新興諸国の通貨安も重くのしかかる。スズキは最大の収益源であるインドのインドルピー下落で第2四半期に105億円の減益影響が出た。同期はスズキにとって過去最高の業績だったが、鈴木俊宏社長は「7-9月期になると利益もダウンしてきた。(新興国の)為替や金利情勢を考えると、下期はそう簡単ではない」と、顔を曇らせる。

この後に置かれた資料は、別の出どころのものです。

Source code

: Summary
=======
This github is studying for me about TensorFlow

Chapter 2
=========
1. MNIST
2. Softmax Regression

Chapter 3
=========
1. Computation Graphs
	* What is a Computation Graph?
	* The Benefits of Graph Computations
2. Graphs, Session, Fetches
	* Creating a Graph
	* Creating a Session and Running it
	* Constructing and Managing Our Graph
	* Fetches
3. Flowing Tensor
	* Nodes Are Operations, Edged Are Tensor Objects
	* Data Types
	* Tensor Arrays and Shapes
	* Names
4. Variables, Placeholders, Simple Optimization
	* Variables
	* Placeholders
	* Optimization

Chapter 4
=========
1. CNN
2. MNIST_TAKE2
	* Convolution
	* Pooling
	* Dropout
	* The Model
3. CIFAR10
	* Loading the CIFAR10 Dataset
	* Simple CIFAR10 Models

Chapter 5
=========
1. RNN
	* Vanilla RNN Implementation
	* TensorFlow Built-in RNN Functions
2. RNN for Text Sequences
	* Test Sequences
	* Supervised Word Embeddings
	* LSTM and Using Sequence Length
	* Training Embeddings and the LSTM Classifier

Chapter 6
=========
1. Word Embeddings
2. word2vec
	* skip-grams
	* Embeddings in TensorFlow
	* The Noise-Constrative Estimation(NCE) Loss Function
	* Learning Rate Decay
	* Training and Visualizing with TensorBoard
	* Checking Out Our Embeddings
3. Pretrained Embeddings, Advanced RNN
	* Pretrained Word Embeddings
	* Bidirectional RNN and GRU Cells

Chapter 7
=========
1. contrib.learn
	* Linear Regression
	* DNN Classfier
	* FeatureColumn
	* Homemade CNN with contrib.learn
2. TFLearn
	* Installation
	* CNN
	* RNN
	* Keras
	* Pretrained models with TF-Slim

こうした悪化要因に加え、世界の市場拡大をリードしてきた中国の新車需要が、対米摩擦の影響もあって鈍化し、先行きの不透明感を高めている。日系でトップの新車販売を続けている日産は、足元の全体需要の悪化を受けて9月、10月と前年同月実績を割り込んだ。第2四半期の販売が前年同期を11%下回ったマツダは「米国との貿易摩擦などの影響で消費者心理は冷え込んでいる。業界でも在庫が積み上がっており、早期の需要回復は難しい」(青山裕大常務執行役員)と警戒を強めている。原材料高や中国の需要鈍化は、短期で改善に向かいそうもなく、自動車各社の下期は逆風に立ち向かう展開となっていく。